European Drivers
On the way to Athens I rode through Marathon, eponym of the race. Thinking I would crush the world record with the mighty power of internal combustion, I took the circuitous route and made it in just over 28 hours. Probably the worst display of hubris ever committed in Greece.
I spent a week in Athens exploring and waiting on parts to arrive. Upon departure, Strom was sporting new off-road tires, skid plate, heated grips, and a statue of Hermes affixed to the front. Unfortunately, he was not of the highest quality, so I now have just the broken ankles of the god of transport epoxied to the front of the bike. Perhaps not the most auspicious of hood ornaments.
Athens is my favorite city so far, with nice shops and gritty alleys in equal measure, obscene amounts of history, a good couchsurfing community, and among the highest motorcycle ownership rates of any city in the world.
So after 2 months on the bike, some reflections on riding in Greece/Europe:
1. In general, European drivers are more aggressive but also more situationally aware and accustomed to motorcycles. On highways they are great about staying in the right lane, yet on two lane roads they refuse to pull over to let you pass.

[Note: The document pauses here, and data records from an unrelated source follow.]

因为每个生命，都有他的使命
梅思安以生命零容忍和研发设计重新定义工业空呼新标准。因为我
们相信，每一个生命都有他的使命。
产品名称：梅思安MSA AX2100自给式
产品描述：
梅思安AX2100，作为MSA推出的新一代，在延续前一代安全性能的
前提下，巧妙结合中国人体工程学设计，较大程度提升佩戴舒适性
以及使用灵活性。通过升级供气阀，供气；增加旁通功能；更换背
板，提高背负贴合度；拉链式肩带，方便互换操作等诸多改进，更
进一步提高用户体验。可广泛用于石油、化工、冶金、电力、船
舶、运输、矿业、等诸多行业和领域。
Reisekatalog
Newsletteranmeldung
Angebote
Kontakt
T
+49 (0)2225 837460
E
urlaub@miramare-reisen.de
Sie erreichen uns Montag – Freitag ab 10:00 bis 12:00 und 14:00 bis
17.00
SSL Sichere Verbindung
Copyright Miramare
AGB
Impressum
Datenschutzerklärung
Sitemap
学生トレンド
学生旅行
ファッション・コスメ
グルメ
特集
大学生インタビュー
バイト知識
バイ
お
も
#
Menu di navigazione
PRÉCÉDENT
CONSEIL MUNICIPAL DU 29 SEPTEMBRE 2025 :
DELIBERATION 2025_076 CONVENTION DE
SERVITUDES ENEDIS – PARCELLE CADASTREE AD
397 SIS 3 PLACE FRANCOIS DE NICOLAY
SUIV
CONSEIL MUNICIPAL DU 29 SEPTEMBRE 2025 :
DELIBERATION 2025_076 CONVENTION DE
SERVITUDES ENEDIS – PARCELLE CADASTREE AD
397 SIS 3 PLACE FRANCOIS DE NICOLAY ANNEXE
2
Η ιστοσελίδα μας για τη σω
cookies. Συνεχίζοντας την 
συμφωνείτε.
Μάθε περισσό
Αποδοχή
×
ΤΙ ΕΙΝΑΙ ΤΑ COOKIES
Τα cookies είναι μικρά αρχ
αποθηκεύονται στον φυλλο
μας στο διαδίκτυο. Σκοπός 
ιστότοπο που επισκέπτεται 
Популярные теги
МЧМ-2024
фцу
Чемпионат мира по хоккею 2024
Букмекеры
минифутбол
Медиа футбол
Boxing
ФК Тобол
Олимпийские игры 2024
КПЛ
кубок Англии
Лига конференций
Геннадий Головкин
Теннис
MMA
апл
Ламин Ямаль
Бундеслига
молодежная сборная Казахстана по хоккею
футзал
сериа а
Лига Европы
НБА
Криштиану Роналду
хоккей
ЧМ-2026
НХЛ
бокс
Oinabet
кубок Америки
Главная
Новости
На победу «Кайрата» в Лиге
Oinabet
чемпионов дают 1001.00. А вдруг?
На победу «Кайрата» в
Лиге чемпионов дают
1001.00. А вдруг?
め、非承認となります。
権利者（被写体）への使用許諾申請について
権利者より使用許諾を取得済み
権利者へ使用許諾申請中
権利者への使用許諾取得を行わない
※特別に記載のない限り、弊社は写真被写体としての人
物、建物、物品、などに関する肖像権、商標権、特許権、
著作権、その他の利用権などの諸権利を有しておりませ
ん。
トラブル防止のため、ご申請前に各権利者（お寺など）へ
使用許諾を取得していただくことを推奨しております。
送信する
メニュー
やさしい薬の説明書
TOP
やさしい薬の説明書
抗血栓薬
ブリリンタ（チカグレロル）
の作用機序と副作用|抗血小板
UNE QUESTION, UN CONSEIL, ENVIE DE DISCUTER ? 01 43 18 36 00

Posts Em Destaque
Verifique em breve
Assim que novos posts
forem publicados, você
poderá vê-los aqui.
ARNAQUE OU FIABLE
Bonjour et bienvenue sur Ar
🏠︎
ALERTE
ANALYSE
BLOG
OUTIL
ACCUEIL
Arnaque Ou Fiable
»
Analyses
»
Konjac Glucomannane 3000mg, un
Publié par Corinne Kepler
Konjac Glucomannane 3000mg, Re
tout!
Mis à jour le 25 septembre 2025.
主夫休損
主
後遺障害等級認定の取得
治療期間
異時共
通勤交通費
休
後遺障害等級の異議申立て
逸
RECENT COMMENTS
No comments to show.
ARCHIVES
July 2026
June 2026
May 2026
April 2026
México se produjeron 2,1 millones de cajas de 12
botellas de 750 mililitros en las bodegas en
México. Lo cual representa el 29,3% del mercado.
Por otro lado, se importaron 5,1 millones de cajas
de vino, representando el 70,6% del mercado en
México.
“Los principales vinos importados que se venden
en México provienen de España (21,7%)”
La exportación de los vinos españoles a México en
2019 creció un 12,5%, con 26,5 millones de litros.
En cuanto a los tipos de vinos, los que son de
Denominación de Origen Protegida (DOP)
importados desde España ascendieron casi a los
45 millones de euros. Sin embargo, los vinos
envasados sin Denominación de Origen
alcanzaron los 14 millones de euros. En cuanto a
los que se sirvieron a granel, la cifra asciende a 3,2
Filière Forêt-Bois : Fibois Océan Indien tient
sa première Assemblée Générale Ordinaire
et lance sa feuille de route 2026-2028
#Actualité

2. European road signs are stupid, unintuitive, and often downright abstract. Take this line through a white circle: it's actually not from the MoMA, but is in fact a sign indicating that the previous speed limit no longer applies and that drivers should now follow the national guidelines to determine the appropriate speed limit. Said guideline of course depends on the road, setting, and vehicle type and varies by country.
3. Greek drivers understand this, and eschew traffic laws in general. For the most part they respect red lights and stop signs, have good situational awareness, and get over to the right when they see someone wanting to pass. In other words, they are the perfect drivers. However, the roads are often littered with potholes, gravel, olives (and consequently olive oil), so one must remain vigilant.
4. Greek is truly incomprehensible, but I can sound out most signs - thanks highschool calculus! You just take the derivative of the name to determine your exit.